Une protéine capable de retarder la SLA?

24-08-2012

Par: NOBUHIKO TAJIMA/ Staff Writer

Gifu/Japon - Des chercheurs ont identifié une protéine qui pourrait retarder le développement de la Sclérose Latérale Amyotrophique, une maladie dégénérative des cellules nerveuses, qui est à l’origine de la faiblesse et de l’atrophie musculaire. L’annonce a été faite par une équipe de chercheurs de l’Université pharmacologique de Gifu, sous la direction du Hideaki Hara, professeur en pharmacologie moléculaire. Ceci pourrait déboucher sur le développement de nouveaux médicaments et d’un diagnostic anticipé. Le 13 août, les résultats de l’étude ont été publiés online sur ‘Scientific Reports’, par les scientifiques.

La protéine étudiée porte le nom de glycoprotéine transmembranaire NMB (GPNMB). Les chercheurs déclaraient avoir provoquer chez des souris une présence accrue de gènes mutés de superoxide dismutase (SOD1), un enzyme dont on croit être une des causes de la SLA. Les souris manifestaient des niveaux plus importants de GPNMB que normalement. Ensuite, on introduisait chez les souris des quantités plus élevées de GPNMB. On constatait ainsi que la SLA se développait moins vite. De plus, les rongeurs survivaient plus longtemps après la manifestation de la maladie.

Les chercheurs découvraient que des injections de GPNMB dans les nerfs moteurs affectés donnaient lieu à une amélioration du fonctionnement cellulaire. Ils déclaraient que le niveau de GPNMB présent dans le sérum sanguin et dans le liquide céphalo-rachidien était aussi sujet à une augmentation.

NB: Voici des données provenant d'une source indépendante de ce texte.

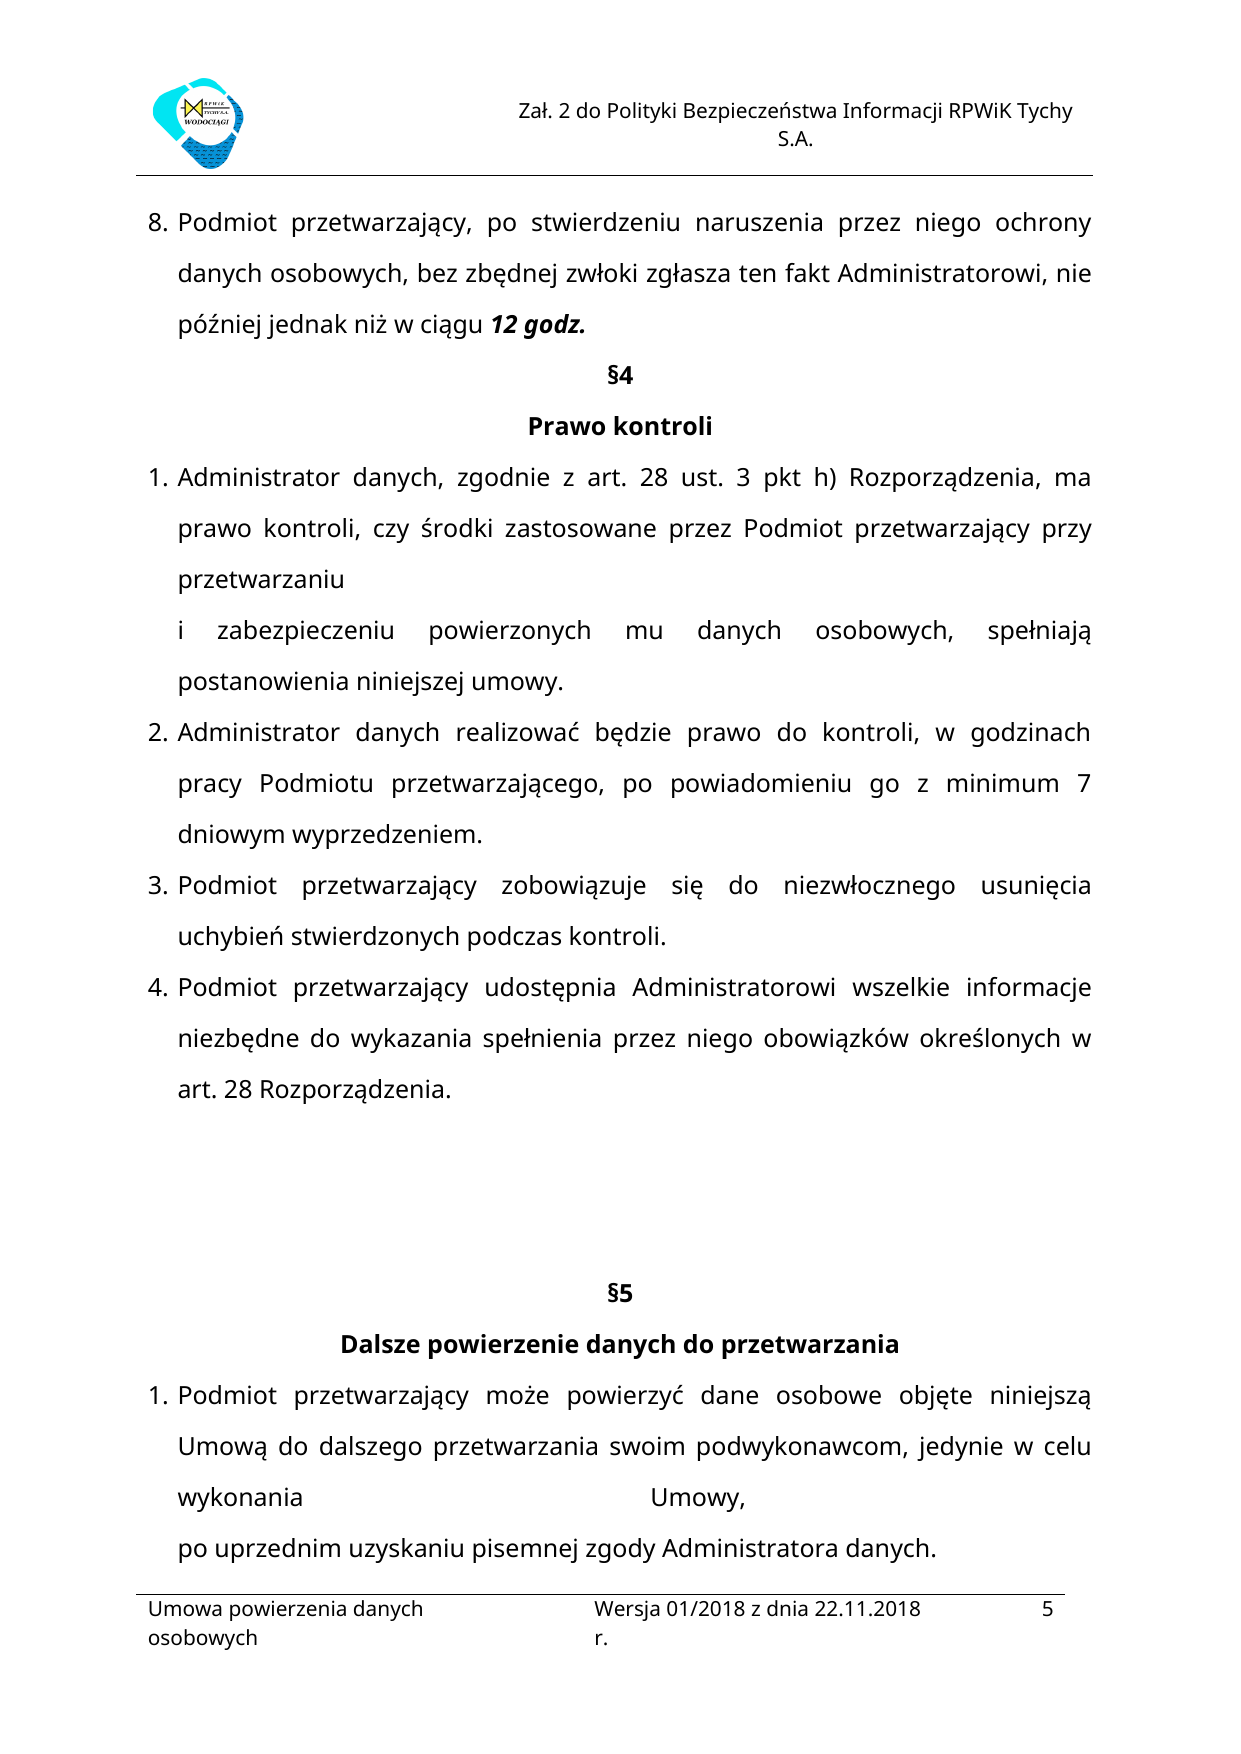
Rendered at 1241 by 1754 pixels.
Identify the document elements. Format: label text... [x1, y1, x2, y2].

text Prawo kontroli [148, 408, 1093, 443]
list Podmiot przetwarzający, po stwierdzeniu naruszenia przez niego ochrony danych osobowych, bez zbędnej zwłoki zgłasza ten fakt Administratorowi, nie później jednak niż w ciągu 12 godz. [148, 204, 1093, 341]
list Podmiot przetwarzający może powierzyć dane osobowe objęte niniejszą Umową do dalszego przetwarzania swoim podwykonawcom, jedynie w celu wykonania Umowy, po uprzednim uzyskaniu pisemnej zgody Administratora danych. [148, 1377, 1093, 1564]
list Podmiot przetwarzający zobowiązuje się do niezwłocznego usunięcia uchybień stwierdzonych podczas kontroli. [148, 868, 1093, 953]
list Administrator danych realizować będzie prawo do kontroli, w godzinach pracy Podmiotu przetwarzającego, po powiadomieniu go z minimum 7 dniowym wyprzedzeniem. [148, 715, 1093, 851]
list §4 [148, 357, 1093, 392]
text §5 [148, 1275, 1093, 1309]
text Dalsze powierzenie danych do przetwarzania [148, 1326, 1093, 1360]
picture [147, 73, 251, 175]
list Administrator danych, zgodnie z art. 28 ust. 3 pkt h) Rozporządzenia, ma prawo kontroli, czy środki zastosowane przez Podmiot przetwarzający przy przetwarzaniu i zabezpieczeniu powierzonych mu danych osobowych, spełniają postanowienia niniejszej umowy. [148, 459, 1093, 698]
list Podmiot przetwarzający udostępnia Administratorowi wszelkie informacje niezbędne do wykazania spełnienia przez niego obowiązków określonych w art. 28 Rozporządzenia. [148, 970, 1093, 1106]
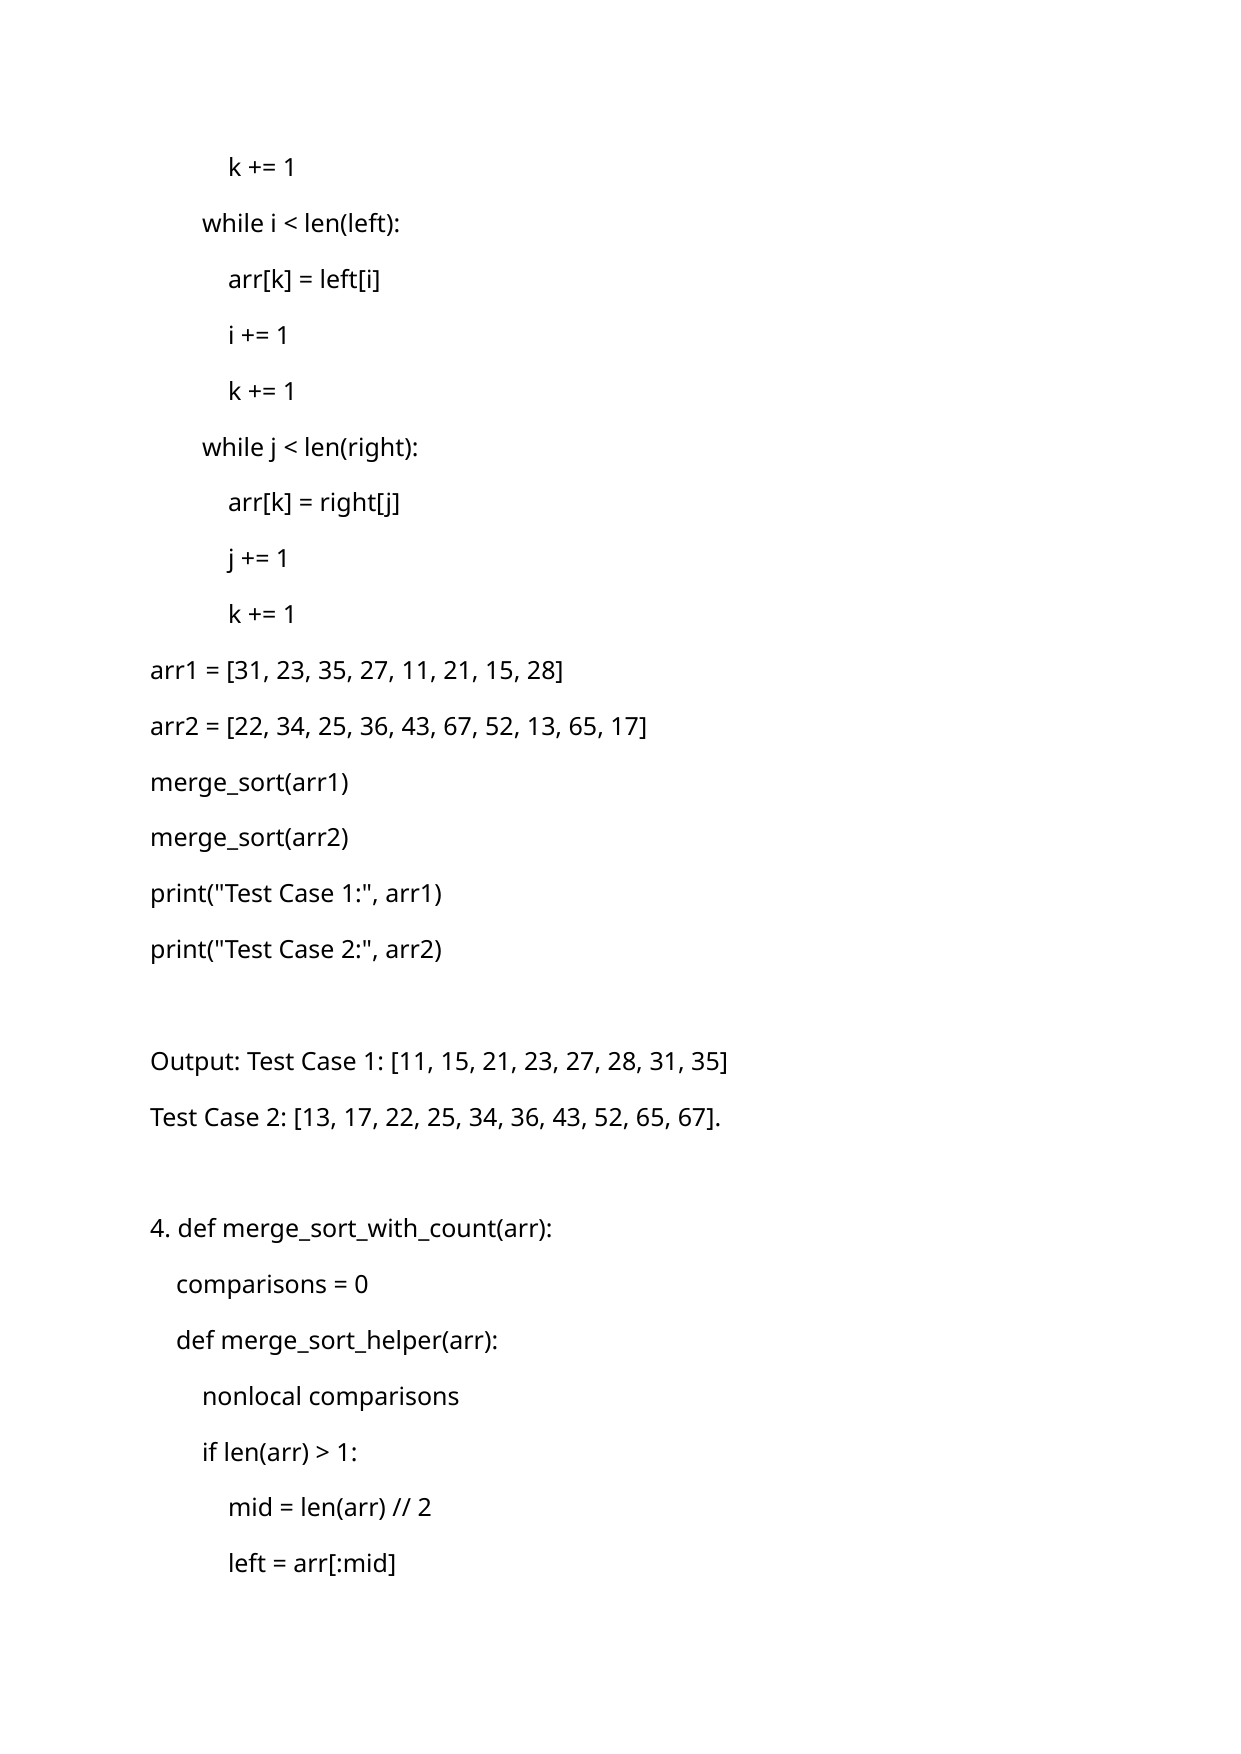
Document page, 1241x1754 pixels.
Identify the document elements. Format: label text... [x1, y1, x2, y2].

text nonlocal comparisons [150, 1378, 1090, 1412]
text while i < len(left): [150, 206, 1090, 240]
text k += 1 [150, 373, 1090, 407]
text 4. def merge_sort_with_count(arr): [150, 1211, 1090, 1245]
text left = arr[:mid] [150, 1546, 1090, 1580]
text print("Test Case 1:", arr1) [150, 876, 1090, 910]
text arr[k] = left[i] [150, 262, 1090, 296]
text while j < len(right): [150, 429, 1090, 463]
text i += 1 [150, 317, 1090, 352]
text arr1 = [31, 23, 35, 27, 11, 21, 15, 28] [150, 652, 1090, 687]
text arr[k] = right[j] [150, 485, 1090, 519]
text merge_sort(arr1) [150, 764, 1090, 798]
text arr2 = [22, 34, 25, 36, 43, 67, 52, 13, 65, 17] [150, 708, 1090, 742]
text Output: Test Case 1: [11, 15, 21, 23, 27, 28, 31, 35] [150, 1043, 1090, 1077]
text mid = len(arr) // 2 [150, 1490, 1090, 1524]
text if len(arr) > 1: [150, 1434, 1090, 1468]
text j += 1 [150, 541, 1090, 575]
text Test Case 2: [13, 17, 22, 25, 34, 36, 43, 52, 65, 67]. [150, 1099, 1090, 1133]
text k += 1 [150, 597, 1090, 631]
text def merge_sort_helper(arr): [150, 1322, 1090, 1357]
text print("Test Case 2:", arr2) [150, 932, 1090, 966]
text comparisons = 0 [150, 1267, 1090, 1301]
text k += 1 [150, 150, 1090, 184]
text merge_sort(arr2) [150, 820, 1090, 854]
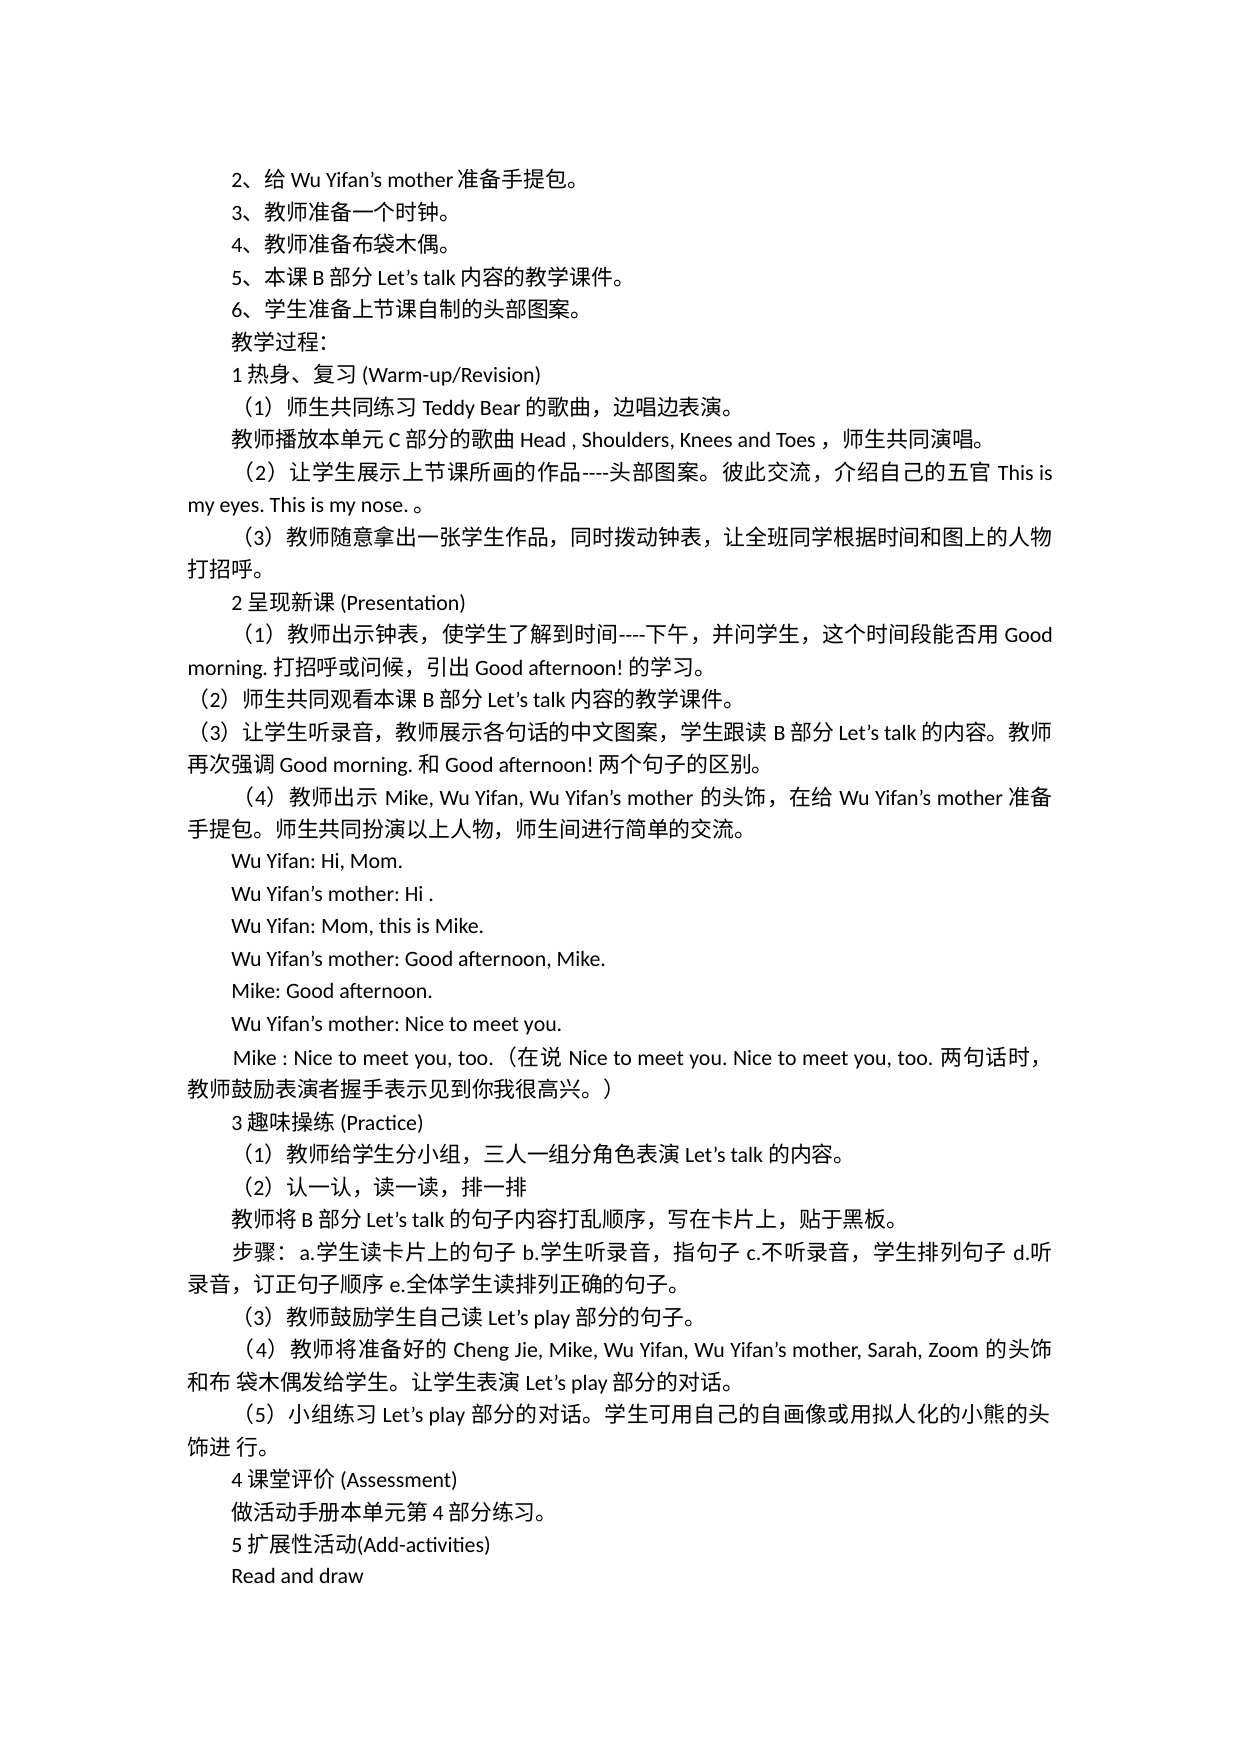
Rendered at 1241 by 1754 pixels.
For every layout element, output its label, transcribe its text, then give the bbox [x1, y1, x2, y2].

text （2）认一认，读一读，排一排 [187, 1169, 1053, 1202]
text Wu Yifan’s mother: Hi . [187, 877, 1053, 909]
text （2）师生共同观看本课 B 部分Let’s talk内容的教学课件。 [187, 682, 1053, 714]
text Read and draw [187, 1559, 1053, 1592]
text （4）教师出示 Mike, Wu Yifan, Wu Yifan’s mother 的头饰，在给Wu Yifan’s mother准备手提包。师生共同扮演以上人物，师生间进行简单的交流。 [187, 779, 1053, 844]
text （1）教师给学生分小组，三人一组分角色表演 Let’s talk 的内容。 [187, 1137, 1053, 1169]
text （1）教师出示钟表，使学生了解到时间----下午，并问学生，这个时间段能否用 Good morning. 打招呼或问候，引出 Good afternoon! 的学习。 [187, 617, 1053, 682]
text （4）教师将准备好的Cheng Jie, Mike, Wu Yifan, Wu Yifan’s mother, Sarah, Zoom的头饰和布 袋木偶发给学生。让学生表演 Let’s play 部分的对话。 [187, 1332, 1053, 1397]
text 3、教师准备一个时钟。 [187, 194, 1053, 227]
text （5）小组练习Let’s play 部分的对话。学生可用自己的自画像或用拟人化的小熊的头饰进 行。 [187, 1397, 1053, 1462]
text （3）教师随意拿出一张学生作品，同时拨动钟表，让全班同学根据时间和图上的人物打招呼。 [187, 519, 1053, 584]
text 步骤：a.学生读卡片上的句子 b.学生听录音，指句子 c.不听录音，学生排列句子 d.听录音，订正句子顺序 e.全体学生读排列正确的句子。 [187, 1234, 1053, 1299]
text 教师将B 部分Let’s talk的句子内容打乱顺序，写在卡片上，贴于黑板。 [187, 1202, 1053, 1234]
text 教学过程： [187, 324, 1053, 357]
text 5、本课B 部分Let’s talk内容的教学课件。 [187, 259, 1053, 292]
text Wu Yifan: Mom, this is Mike. [187, 909, 1053, 942]
text Wu Yifan’s mother: Nice to meet you. [187, 1007, 1053, 1039]
text 4 课堂评价 (Assessment) [187, 1462, 1053, 1494]
text 3 趣味操练 (Practice) [187, 1104, 1053, 1137]
text 教师播放本单元C 部分的歌曲 Head , Shoulders, Knees and Toes ，师生共同演唱。 [187, 422, 1053, 454]
text Wu Yifan: Hi, Mom. [187, 844, 1053, 877]
text （2）让学生展示上节课所画的作品----头部图案。彼此交流，介绍自己的五官 This is my eyes. This is my nose. 。 [187, 454, 1053, 519]
text 5 扩展性活动(Add-activities) [187, 1527, 1053, 1559]
text 做活动手册本单元第4部分练习。 [187, 1494, 1053, 1527]
text 1 热身、复习 (Warm-up/Revision) [187, 357, 1053, 389]
text （3）教师鼓励学生自己读 Let’s play 部分的句子。 [187, 1299, 1053, 1332]
text Mike : Nice to meet you, too.（在说 Nice to meet you. Nice to meet you, too. 两句话时，教师鼓励表演者握手表示见到你我很高兴。） [187, 1039, 1053, 1104]
text （3）让学生听录音，教师展示各句话的中文图案，学生跟读 B 部分Let’s talk的内容。教师再次强调Good morning. 和 Good afternoon! 两个句子的区别。 [187, 714, 1053, 779]
text Wu Yifan’s mother: Good afternoon, Mike. [187, 942, 1053, 974]
text Mike: Good afternoon. [187, 974, 1053, 1007]
text 2、给Wu Yifan’s mother准备手提包。 [187, 162, 1053, 194]
text 6、学生准备上节课自制的头部图案。 [187, 292, 1053, 324]
text 2 呈现新课 (Presentation) [187, 584, 1053, 617]
text 4、教师准备布袋木偶。 [187, 227, 1053, 259]
text （1）师生共同练习 Teddy Bear 的歌曲，边唱边表演。 [187, 389, 1053, 422]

Ces découvertes inspiraient les chercheurs à conclure qu’il y a une relation étroite entre le taux de GPNMB et le début de la SLA et sa pathologie; ainsi que la possibilité existe que le GPNMB pourrait prévenir l’endommagement des cellules motrices nerveuses.  

Annuellement, sur 10.000 individus, la SLA touche une ou deux personnes. Au Japon, quelques 8.500 personnes sont atteintes. Jusqu'à présent, le diagnostic de la SLA ne se fait qu’après le développement de la maladie et par l’élimination d’autres maladies.

Les chercheurs espèrent élaborer un nouveau médicament. Puisque les résultats indiquent que si un taux élevé de GPNMB est confirmé chez les patients SLA, un diagnostic et un traitement anticipé seront alors possible avant la poussée complète de la maladie.